Chelsea were in a very different place last time they took on Valencia.
The Blues were just six competitive games into Frank Lampard’s tenure as manager when they kicked off their Champions League campaign against the Spanish side on 17 September.
After an exciting but inconsistent start to the season, Chelsea ran into frustration at Stamford Bridge as they failed to score for the first time this season. Thirteen games on, Valencia remain the only team to have shut out Lampard’s forward-thinking side.
Rodrigo’s volley from a free-kick earned the away side three points and, with the two teams meeting again on Wednesday evening at the Estadio Mestalla, that blank has proved costly in a tight, competitive Group H.
With two group games left to play Chelsea sit second, level on seven points with both leaders Ajax and third-placed Valencia. But because their two rivals meet on the final matchday, Lampard and his team know victory in Spain could prove crucial.
“It is a must win,” captain Cesar Azpilicueta said on Saturday, after the 2-1 defeat at Manchester City. “We have a great chance to qualify for the next stage and it is like a final.”
Encouragingly for the Blues, they have come a long way in a relatively short time since their last encounter.

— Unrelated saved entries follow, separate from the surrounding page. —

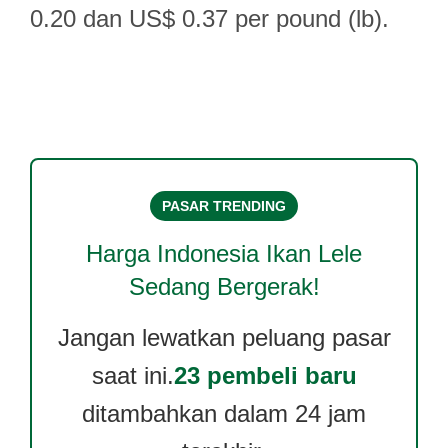
0.20 dan US$ 0.37 per pound (lb).
PASAR TRENDING
Harga
Indonesia Ikan Lele
Sedang Bergerak!
Jangan lewatkan peluang pasar
saat ini.
23 pembeli baru
ditambahkan dalam 24 jam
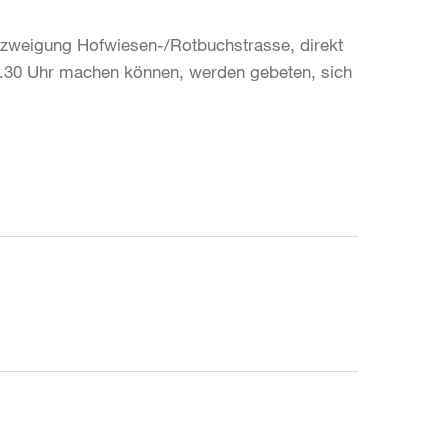
rzweigung Hofwiesen-/Rotbuchstrasse, direkt
5.30 Uhr machen können, werden gebeten, sich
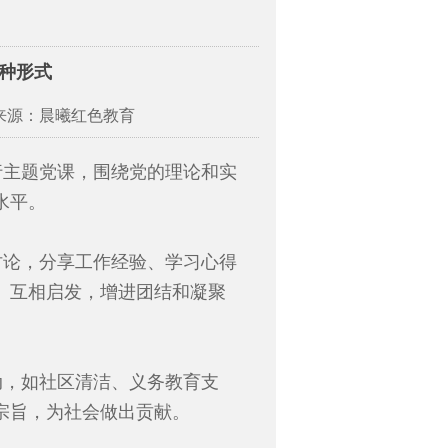
种形式
 来源：晨曦红色教育
行主题党课，围绕党的理论和实
水平。
讨论，分享工作经验、学习心得
、互相启发，增进团结和凝聚
动，如社区清洁、义务教育支
宗旨，为社会做出贡献。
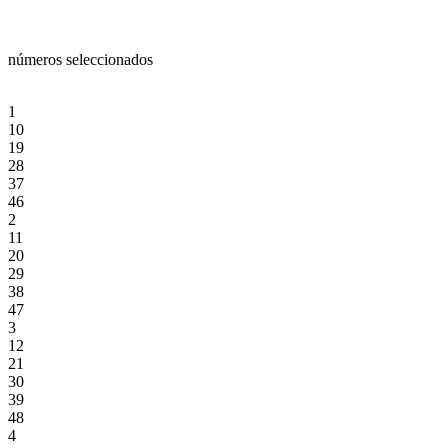
números seleccionados
1
10
19
28
37
46
2
11
20
29
38
47
3
12
21
30
39
48
4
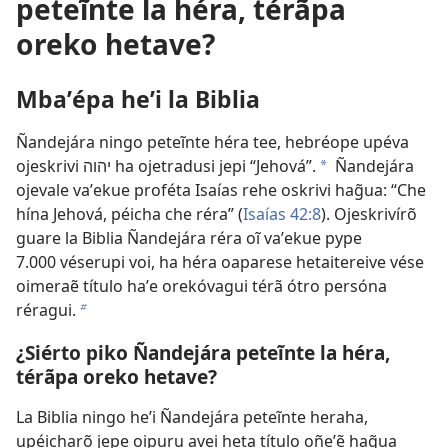
peteĩnte la héra, térãpa
oreko hetave?
Mbaʼépa heʼi la Biblia
Ñandejára ningo peteĩnte héra tee, hebréope upéva
ojeskrivi יהוה ha ojetradusi jepi “Jehová”.
Ñandejára
a
ojevale vaʼekue proféta Isaías rehe oskrivi hag̃ua: “Che
hína Jehová, péicha che réra” (
Isaías 42:8
). Ojeskrivírõ
guare la Biblia Ñandejára réra oĩ vaʼekue pype
7.000 véserupi voi, ha héra oaparese hetaitereive vése
oimeraẽ título haʼe orekóvagui térã ótro persóna
réragui.
b
¿Siérto piko Ñandejára peteĩnte la héra,
térãpa oreko hetave?
La Biblia ningo heʼi Ñandejára peteĩnte heraha,
upéicharõ jepe oipuru avei heta título oñeʼẽ hag̃ua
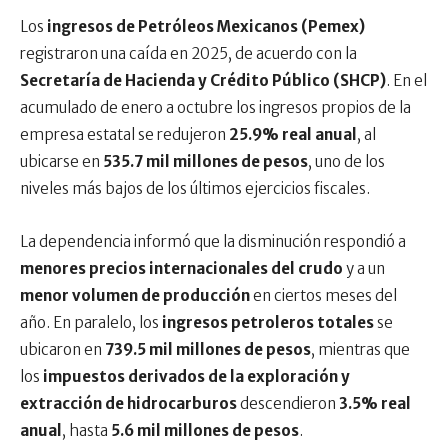
Los
ingresos de Petróleos Mexicanos (Pemex)
registraron una caída en 2025, de acuerdo con la
Secretaría de Hacienda y Crédito Público (SHCP)
. En el
acumulado de enero a octubre los ingresos propios de la
empresa estatal se redujeron
25.9% real anual
, al
ubicarse en
535.7 mil millones de pesos
, uno de los
niveles más bajos de los últimos ejercicios fiscales.
La dependencia informó que la disminución respondió a
menores precios internacionales del crudo
y a un
menor volumen de producción
en ciertos meses del
año. En paralelo, los
ingresos petroleros totales
se
ubicaron en
739.5 mil millones de pesos
, mientras que
los
impuestos derivados de la exploración y
extracción de hidrocarburos
descendieron
3.5% real
anual
, hasta
5.6 mil millones de pesos
.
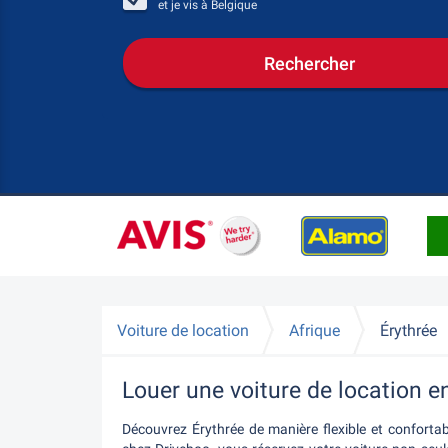
et je vis à
Belgique
Rechercher
Voiture de location
Afrique
Érythrée
Louer une voiture de location e
Découvrez Érythrée de manière flexible et confortab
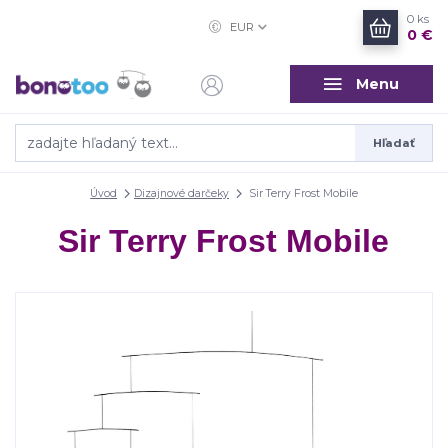
0
ks
EUR
0 €
Menu
Hľadať
Úvod
Dizajnové darčeky
Sir Terry Frost Mobile
Sir Terry Frost Mobile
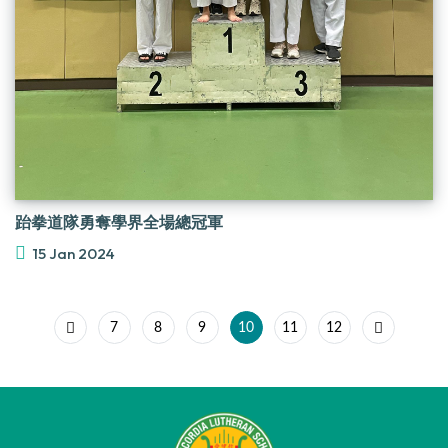
跆拳道隊勇奪學界全場總冠軍
15 Jan 2024
7
8
9
10
11
12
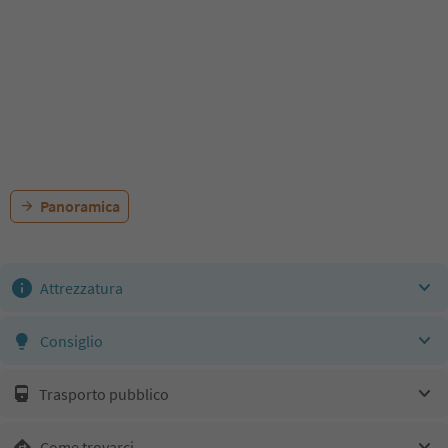
Panoramica
Attrezzatura
Consiglio
Trasporto pubblico
Come trovarci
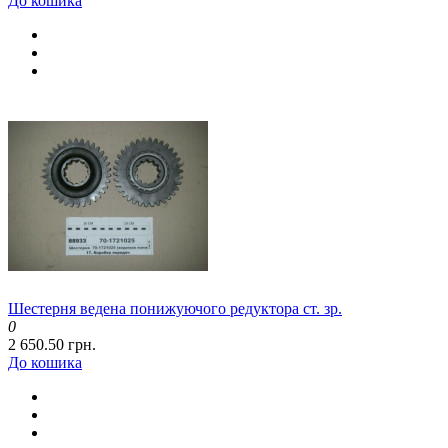
До кошика
Шестерня ведена понижуючого редуктора ст. зр.
0
2 650.50 грн.
До кошика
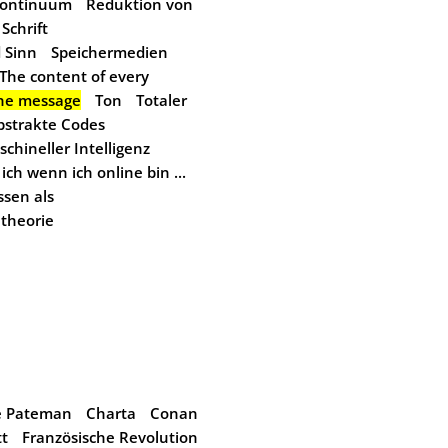
kontinuum
Reduktion von
Schrift
d Sinn
Speichermedien
The content of every
the message
Ton
Totaler
bstrakte Codes
hineller Intelligenz
ich wenn ich online bin ...
ssen als
theorie
e Pateman
Charta
Conan
tt
Französische Revolution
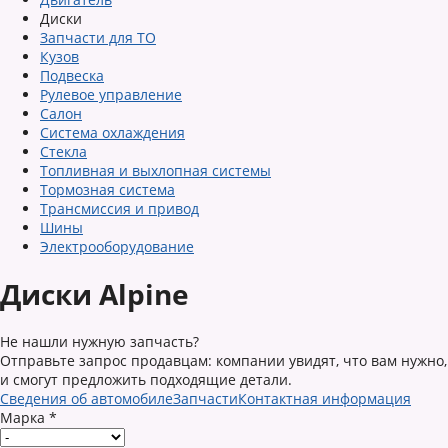
Диски
Запчасти для ТО
Кузов
Подвеска
Рулевое управление
Салон
Система охлаждения
Стекла
Топливная и выхлопная системы
Тормозная система
Трансмиссия и привод
Шины
Электрооборудование
Диски Alpine
Не нашли нужную запчасть?
Отправьте запрос продавцам: компании увидят, что вам нужно,
и смогут предложить подходящие детали.
Сведения об автомобиле
Запчасти
Контактная информация
Марка
*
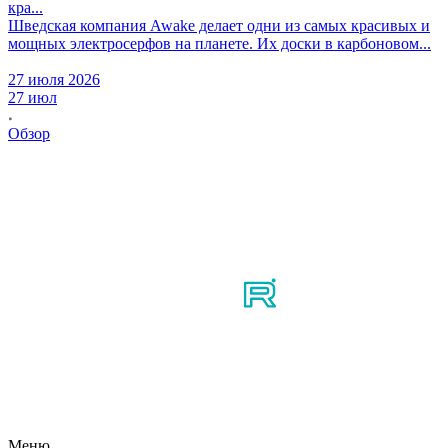
кра...
Шведская компания Awake делает одни из самых красивых и
мощных электросерфов на планете. Их доски в карбоновом...
27 июля 2026
27 июл
Обзор
Мы в соцсетях
Узнайте первым о новостях, продуктах, мероприятиях и
многом другом из мира мотосерфинга.
Меню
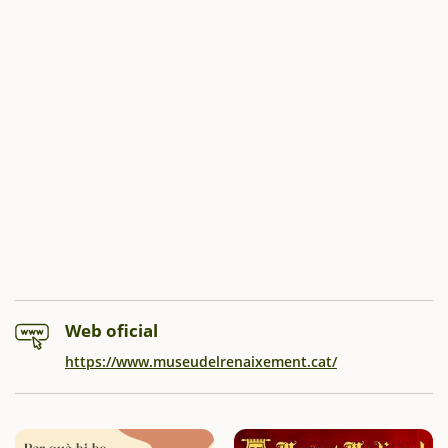
Web oficial
https://www.museudelrenaixement.cat/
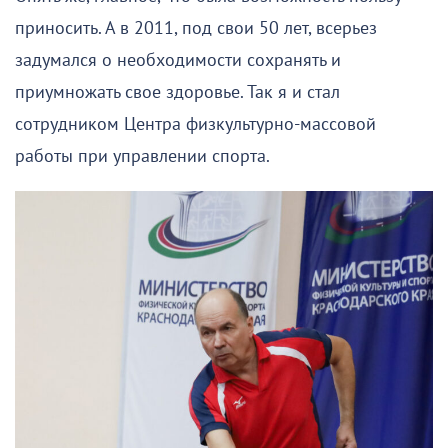
приносить. А в 2011, под свои 50 лет, всерьез
задумался о необходимости сохранять и
приумножать свое здоровье. Так я и стал
сотрудником Центра физкультурно-массовой
работы при управлении спорта.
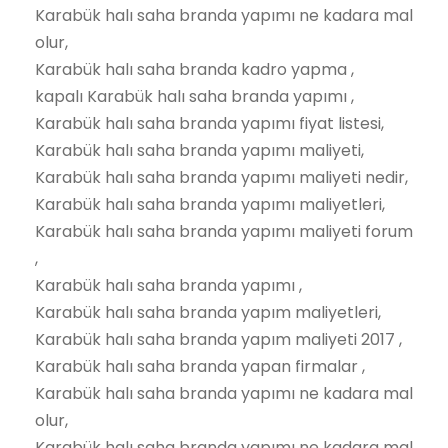
Karabük halı saha branda yapımı ne kadara mal
olur,
Karabük halı saha branda kadro yapma ,
kapalı Karabük halı saha branda yapımı ,
Karabük halı saha branda yapımı fiyat listesi,
Karabük halı saha branda yapımı maliyeti,
Karabük halı saha branda yapımı maliyeti nedir,
Karabük halı saha branda yapımı maliyetleri,
Karabük halı saha branda yapımı maliyeti forum
,
Karabük halı saha branda yapımı ,
Karabük halı saha branda yapım maliyetleri,
Karabük halı saha branda yapım maliyeti 2017 ,
Karabük halı saha branda yapan firmalar ,
Karabük halı saha branda yapımı ne kadara mal
olur,
Karabük halı saha branda yapımı ne kadara mal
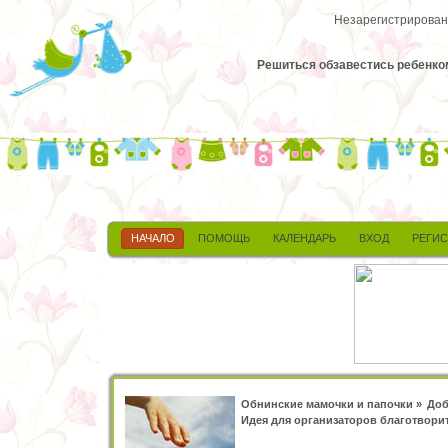
Незарегистрированн
Решиться обзавестись ребенком
НАЧАЛО
ПОМОЩЬ
КАЛЕНДАРЬ
ВХОД
РЕГИ
Обнинские мамочки и папочки
»
Доб
Идея для организаторов благотвори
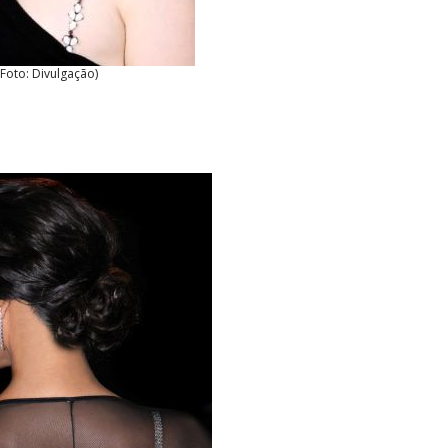
(Foto: Divulgação)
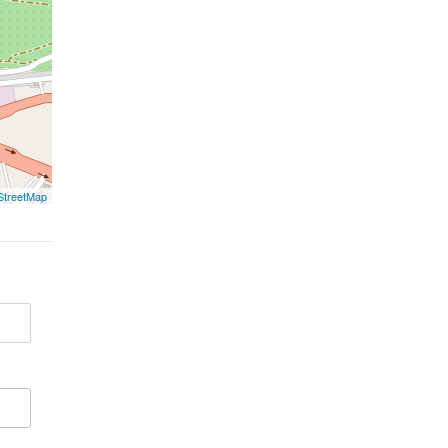
treetMap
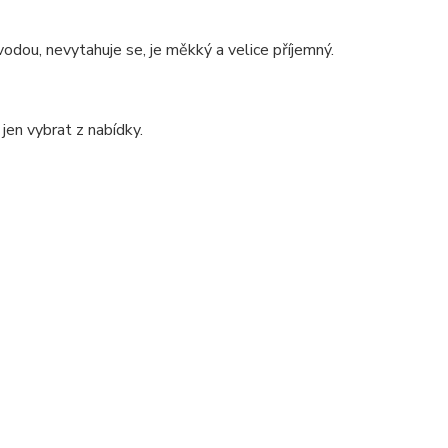
dou, nevytahuje se, je měkký a velice příjemný.
jen vybrat z nabídky.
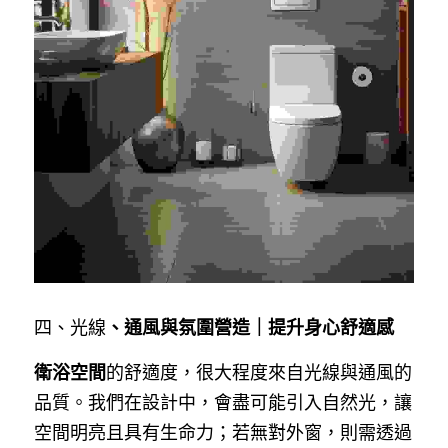
四、光線
、通風與氛圍營造｜提升身心舒適感
衛浴空間
的舒適度，很大程度來自光線與通風的
品質。我們在設計中，會盡可能引入自然光，讓
空間明亮且具有生命力；若無對外窗，則需透過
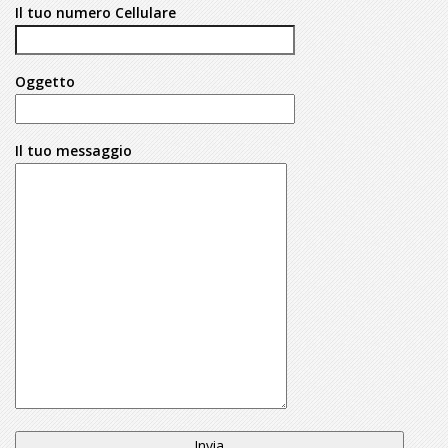
Il tuo numero Cellulare
Oggetto
Il tuo messaggio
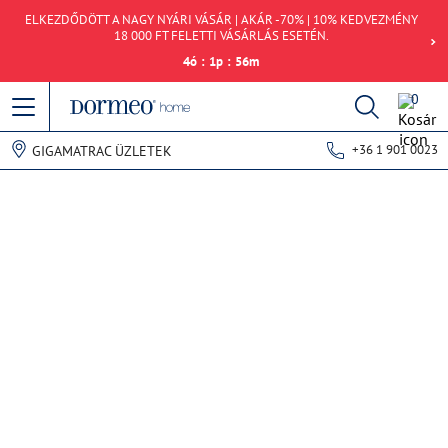
ELKEZDŐDÖTT A NAGY NYÁRI VÁSÁR | AKÁR -70% | 10% KEDVEZMÉNY
18 000 FT FELETTI VÁSÁRLÁS ESETÉN.
4
ó
:
1
p
:
56
m
0
+36 1 901 0023
GIGAMATRAC ÜZLETEK
Hiba történt az adatok lekérdezésekor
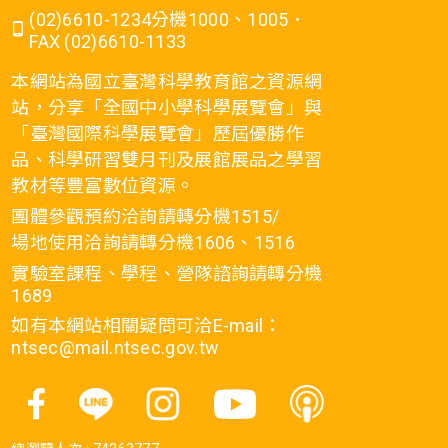
(02)6610-1234分機1000、1005．
FAX (02)6610-1133
本網站為國立臺灣科學教育館之資源網
站，分享「全國中小學科學展覽會」與
「臺灣國際科學展覽會」歷屆優勝作
品、科學研習雙月刊及展館展品之學習
教材等豐富數位資源。
團體參觀預約洽詢請轉分機1515/
場地使用洽詢請轉分機1606、1516
實驗室課程、學程、營隊諮詢請轉分機
1689
如有本網站相關疑問可洽E-mail：
ntsec@mail.ntsec.gov.tw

Eight victories from the last 12 Premier League games have seen young players grow in confidence, Lampard win plaudits and Chelsea move into the top four.
Meanwhile, although Valencia have moved on from the player protests that followed the sacking of popular manager Marcelino in September, they remain unpredictable under his successor Albert Celades.
Four wins, four draws and three defeats in the league under ex-Spain boss Julen Lopetegui’s former assistant is a mixed bag which has Los Che 10th in La Liga and some fans unconvinced.
Chelsea’s failure to score at home against Valencia owed much to an early injury to Mason Mount, who left the pitch just 15 minutes into his Champions League debut after a heavy challenge by Francis Coquelin.
Mount played only the final 20 minutes of the City defeat and, with Chelsea needing a result, is in contention to return to the starting line-up in Spain.
The return to fitness of N’Golo Kante, who took Mount’s place and opened the scoring against City, is an obvious boost for Lampard who now has real competition for places in central midfield.
Despite losing at the weekend, Chelsea will not come into the clash low on confidence.
Lampard said his side “felt in control” at the Etihad Stadium, limiting City to 46.7 per cent of possession – the lowest amount in any of Pep Guardiola’s 381 top-flight matches as a manager – and the attacking brief in Spain will suit their front-foot approach.
The growing squad depth, youthful exuberance, steady flow of goals and burgeoning confidence means Chelsea should have what it takes to cope with the imposing atmosphere the 55,000-capacity Mestalla creates and avoid a repeat of the slip in their previous meeting with Valencia.